• [Source passage]:
# My new shop



## esteam (Feb 8, 2009)

Hi,

I wanna show you the pictures of my new shop. Actually it's a garage an &#305;t has three flats. Also you can see my new DRO.








And here is the upstairs. 







I need so many stuff as you see. But this shop is gonna be more comfortable than the old one.

Best regards

Erdem


----------



## itowbig (Feb 8, 2009)

ah man you got a sink to wash the hands in thats great. :bow: wish i had a sink 
its a beauty upstairs and down. hummm assembly upstairs and part making down :bow:


----------



## kustomkb (Feb 8, 2009)

Very nice shop, I just finished a DRO instalation too. ;D






ps. in photo bucket, right click your picture, properties, copy and paste url between IMG brackets img][/img

Have fun!


----------



## lugnut (Feb 8, 2009)

• [Entries supplied]:
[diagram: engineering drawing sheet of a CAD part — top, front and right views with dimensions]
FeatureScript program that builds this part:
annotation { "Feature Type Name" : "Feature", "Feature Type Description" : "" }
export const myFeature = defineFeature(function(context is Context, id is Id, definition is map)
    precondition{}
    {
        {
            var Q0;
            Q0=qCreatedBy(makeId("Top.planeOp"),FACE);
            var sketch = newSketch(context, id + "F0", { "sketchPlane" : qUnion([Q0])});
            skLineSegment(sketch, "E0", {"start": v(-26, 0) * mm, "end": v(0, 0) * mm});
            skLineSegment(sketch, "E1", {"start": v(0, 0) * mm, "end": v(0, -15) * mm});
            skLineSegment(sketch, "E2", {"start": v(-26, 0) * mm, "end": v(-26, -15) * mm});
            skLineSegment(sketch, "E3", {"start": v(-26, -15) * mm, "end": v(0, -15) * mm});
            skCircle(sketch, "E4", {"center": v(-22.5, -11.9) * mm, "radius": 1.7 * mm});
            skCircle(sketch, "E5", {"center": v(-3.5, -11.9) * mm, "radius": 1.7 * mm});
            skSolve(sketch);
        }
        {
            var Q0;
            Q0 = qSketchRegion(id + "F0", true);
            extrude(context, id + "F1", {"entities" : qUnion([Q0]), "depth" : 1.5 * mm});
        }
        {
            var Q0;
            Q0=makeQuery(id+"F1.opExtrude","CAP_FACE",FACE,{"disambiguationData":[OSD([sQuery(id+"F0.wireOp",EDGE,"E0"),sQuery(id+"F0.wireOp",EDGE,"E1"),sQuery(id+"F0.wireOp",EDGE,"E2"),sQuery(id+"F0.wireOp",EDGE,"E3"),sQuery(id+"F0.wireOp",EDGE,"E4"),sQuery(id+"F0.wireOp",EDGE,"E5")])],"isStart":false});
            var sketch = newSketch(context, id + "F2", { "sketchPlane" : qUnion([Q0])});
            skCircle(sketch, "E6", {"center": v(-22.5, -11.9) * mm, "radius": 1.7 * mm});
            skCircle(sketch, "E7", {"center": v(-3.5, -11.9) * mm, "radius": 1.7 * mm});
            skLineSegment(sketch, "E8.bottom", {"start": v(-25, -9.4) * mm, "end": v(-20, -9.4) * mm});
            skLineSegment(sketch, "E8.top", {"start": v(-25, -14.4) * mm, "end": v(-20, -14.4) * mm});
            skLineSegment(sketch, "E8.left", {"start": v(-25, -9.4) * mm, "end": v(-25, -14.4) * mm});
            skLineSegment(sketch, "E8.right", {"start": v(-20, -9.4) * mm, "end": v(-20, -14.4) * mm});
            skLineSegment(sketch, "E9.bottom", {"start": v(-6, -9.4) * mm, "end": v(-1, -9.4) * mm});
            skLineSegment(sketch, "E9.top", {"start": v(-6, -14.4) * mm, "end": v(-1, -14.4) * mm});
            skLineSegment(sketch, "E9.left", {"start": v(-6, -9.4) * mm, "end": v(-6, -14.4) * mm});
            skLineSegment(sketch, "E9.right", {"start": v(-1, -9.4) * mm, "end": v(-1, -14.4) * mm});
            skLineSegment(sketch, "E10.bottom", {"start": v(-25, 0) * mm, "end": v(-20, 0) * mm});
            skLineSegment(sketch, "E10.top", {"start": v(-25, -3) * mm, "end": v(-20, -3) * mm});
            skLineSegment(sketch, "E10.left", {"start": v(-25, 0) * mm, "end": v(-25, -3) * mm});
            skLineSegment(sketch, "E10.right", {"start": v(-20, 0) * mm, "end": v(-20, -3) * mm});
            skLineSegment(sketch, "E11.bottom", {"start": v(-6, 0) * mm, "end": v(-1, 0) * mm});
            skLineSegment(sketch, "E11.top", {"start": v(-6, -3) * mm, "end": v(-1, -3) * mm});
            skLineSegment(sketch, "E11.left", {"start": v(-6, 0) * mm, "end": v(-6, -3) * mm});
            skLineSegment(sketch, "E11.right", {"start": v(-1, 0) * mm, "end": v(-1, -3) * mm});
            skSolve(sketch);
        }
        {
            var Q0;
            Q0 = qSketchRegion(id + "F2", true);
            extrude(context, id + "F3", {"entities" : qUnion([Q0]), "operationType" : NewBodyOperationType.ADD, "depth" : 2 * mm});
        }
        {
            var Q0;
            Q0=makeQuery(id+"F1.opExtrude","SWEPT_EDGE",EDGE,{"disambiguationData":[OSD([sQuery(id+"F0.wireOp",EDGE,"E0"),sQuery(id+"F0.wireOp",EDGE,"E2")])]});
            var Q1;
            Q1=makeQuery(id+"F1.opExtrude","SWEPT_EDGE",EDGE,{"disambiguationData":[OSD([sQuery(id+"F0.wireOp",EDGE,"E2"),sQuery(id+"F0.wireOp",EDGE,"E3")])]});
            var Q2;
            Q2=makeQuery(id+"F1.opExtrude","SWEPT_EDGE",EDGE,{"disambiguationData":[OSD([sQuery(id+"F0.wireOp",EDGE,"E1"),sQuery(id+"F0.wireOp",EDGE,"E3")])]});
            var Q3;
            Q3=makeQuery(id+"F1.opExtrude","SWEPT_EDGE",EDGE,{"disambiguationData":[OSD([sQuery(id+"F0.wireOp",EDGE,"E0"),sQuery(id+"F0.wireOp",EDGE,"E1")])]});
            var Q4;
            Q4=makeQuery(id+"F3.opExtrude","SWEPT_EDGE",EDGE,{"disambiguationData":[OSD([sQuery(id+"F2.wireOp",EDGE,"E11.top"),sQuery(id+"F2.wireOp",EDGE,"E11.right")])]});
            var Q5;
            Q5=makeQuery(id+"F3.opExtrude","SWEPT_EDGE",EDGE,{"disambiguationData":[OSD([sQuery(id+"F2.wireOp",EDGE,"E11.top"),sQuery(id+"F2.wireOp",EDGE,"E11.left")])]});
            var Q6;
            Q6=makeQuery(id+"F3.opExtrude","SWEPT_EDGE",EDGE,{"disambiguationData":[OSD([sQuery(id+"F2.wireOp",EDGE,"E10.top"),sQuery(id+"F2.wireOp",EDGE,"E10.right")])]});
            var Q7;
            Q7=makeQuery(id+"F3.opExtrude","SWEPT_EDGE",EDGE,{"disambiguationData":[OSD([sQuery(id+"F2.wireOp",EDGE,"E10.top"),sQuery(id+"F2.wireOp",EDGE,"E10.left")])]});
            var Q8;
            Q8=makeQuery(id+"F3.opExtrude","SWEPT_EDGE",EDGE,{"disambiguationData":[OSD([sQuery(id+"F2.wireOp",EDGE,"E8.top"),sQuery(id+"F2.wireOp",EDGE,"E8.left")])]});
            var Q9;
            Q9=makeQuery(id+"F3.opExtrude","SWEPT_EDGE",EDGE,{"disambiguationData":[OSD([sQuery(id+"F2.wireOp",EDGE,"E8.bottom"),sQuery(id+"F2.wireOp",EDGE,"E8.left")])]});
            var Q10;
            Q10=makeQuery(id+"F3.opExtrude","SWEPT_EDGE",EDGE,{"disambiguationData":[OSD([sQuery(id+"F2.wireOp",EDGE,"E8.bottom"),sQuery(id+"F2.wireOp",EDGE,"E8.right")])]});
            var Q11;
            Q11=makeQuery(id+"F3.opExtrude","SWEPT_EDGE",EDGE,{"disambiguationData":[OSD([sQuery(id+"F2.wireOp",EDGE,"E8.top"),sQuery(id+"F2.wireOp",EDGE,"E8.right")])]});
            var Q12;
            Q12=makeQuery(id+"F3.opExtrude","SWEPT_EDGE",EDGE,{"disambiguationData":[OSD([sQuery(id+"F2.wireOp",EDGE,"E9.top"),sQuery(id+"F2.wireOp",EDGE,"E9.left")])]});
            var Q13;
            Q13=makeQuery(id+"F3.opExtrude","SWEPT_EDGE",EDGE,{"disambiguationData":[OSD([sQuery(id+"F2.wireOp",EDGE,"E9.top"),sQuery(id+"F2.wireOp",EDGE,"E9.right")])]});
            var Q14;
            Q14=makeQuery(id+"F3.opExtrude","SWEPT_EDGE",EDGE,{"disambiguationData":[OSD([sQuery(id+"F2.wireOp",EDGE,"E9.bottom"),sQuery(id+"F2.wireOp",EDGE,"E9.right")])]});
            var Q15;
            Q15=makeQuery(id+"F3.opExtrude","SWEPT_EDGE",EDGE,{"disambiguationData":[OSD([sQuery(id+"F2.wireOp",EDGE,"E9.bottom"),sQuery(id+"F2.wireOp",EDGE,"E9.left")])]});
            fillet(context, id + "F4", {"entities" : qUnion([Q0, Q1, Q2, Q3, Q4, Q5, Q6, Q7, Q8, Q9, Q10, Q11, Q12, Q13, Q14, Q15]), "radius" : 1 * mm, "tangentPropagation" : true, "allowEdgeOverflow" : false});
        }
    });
* * *
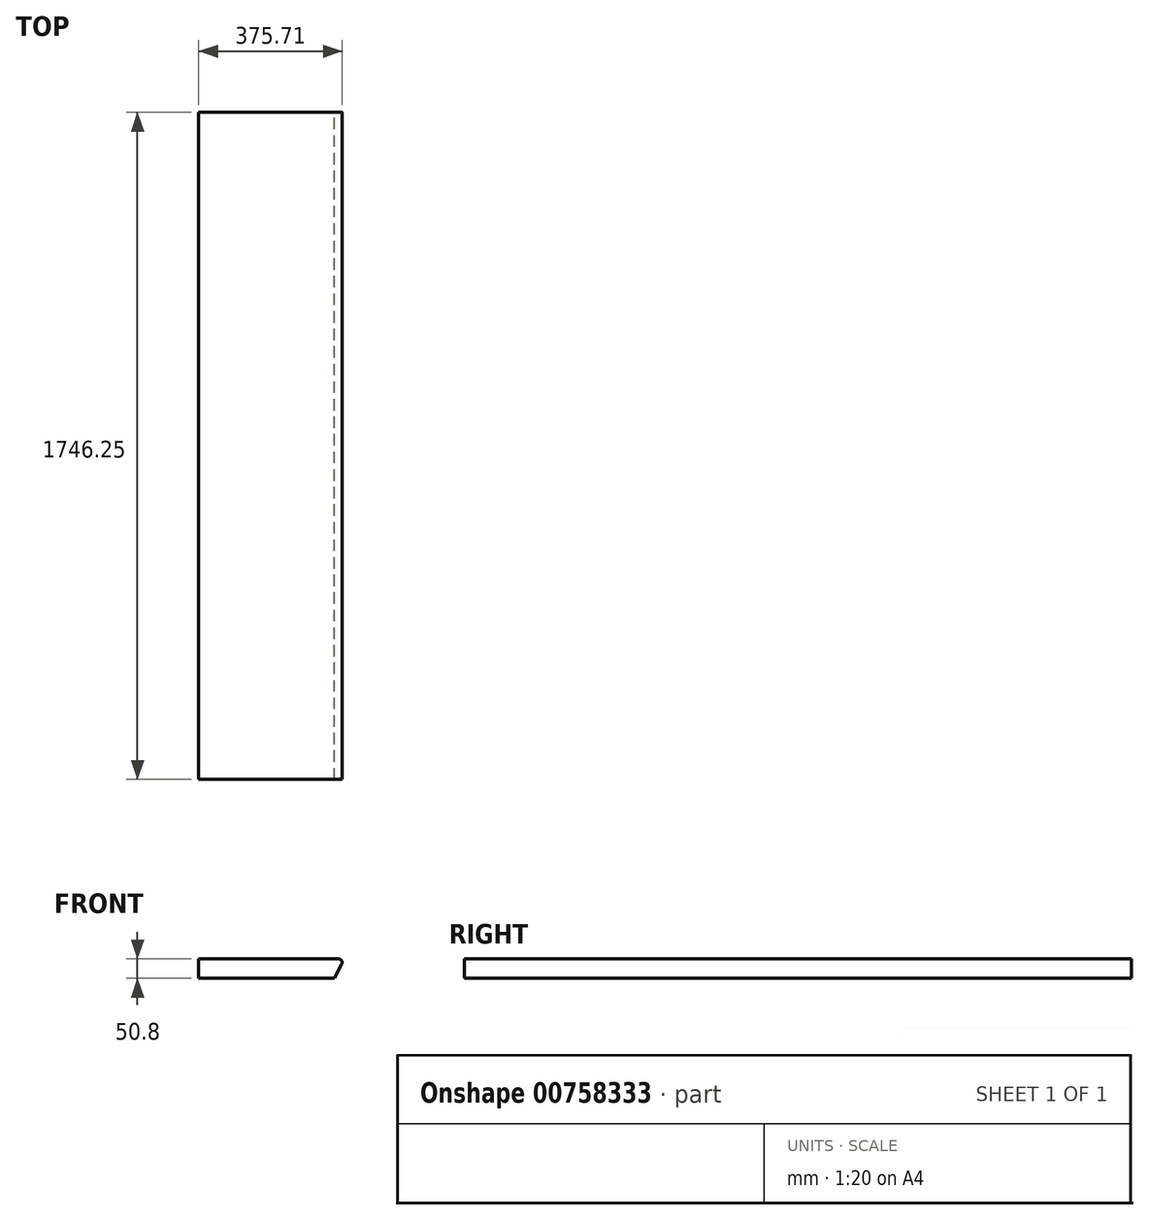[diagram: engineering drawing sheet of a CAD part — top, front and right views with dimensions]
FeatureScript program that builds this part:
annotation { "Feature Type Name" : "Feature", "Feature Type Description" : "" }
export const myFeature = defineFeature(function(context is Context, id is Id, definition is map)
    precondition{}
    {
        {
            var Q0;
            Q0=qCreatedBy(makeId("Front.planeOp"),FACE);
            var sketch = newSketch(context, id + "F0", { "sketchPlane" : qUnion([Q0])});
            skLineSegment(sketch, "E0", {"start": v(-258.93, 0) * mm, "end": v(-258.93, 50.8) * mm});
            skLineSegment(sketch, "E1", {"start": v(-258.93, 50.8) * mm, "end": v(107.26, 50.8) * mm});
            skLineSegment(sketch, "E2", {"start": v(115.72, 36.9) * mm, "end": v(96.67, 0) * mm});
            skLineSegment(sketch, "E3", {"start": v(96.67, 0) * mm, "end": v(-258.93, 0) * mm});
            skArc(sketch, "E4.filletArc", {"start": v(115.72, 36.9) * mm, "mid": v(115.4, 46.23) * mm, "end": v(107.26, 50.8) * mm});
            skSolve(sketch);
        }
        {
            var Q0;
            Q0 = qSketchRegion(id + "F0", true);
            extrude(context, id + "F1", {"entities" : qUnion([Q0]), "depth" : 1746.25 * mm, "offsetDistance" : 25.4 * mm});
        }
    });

• [Tasks and exercises]:
**1.** Tally the lines of the records that contain the string "FACE", and give only the number.
**2.** Resume the forum thread about the new shop, picking up right after its last line.

• [Task answers]:
**1.** 3

**2.**
Nice shop. BUT you need more stuff! There is way too much empty floor and wall space.  What does that big old 4 jaw buy the drill press go to? I really can't tell how big it is, but looks like a full load for the lathe in the background. 
Your going to enjoy that shop.
Mel


----------



## esteam (Feb 8, 2009)

Thank you guys. From now on, this shop is my primary home  (oops, wife can hear)

Mel, one of my friend gave that chuck to me. He never used it. But as you see it's too big for my lathe. Actually I can use it on my lathe but I'm not sure if it may be harmful because of its weight.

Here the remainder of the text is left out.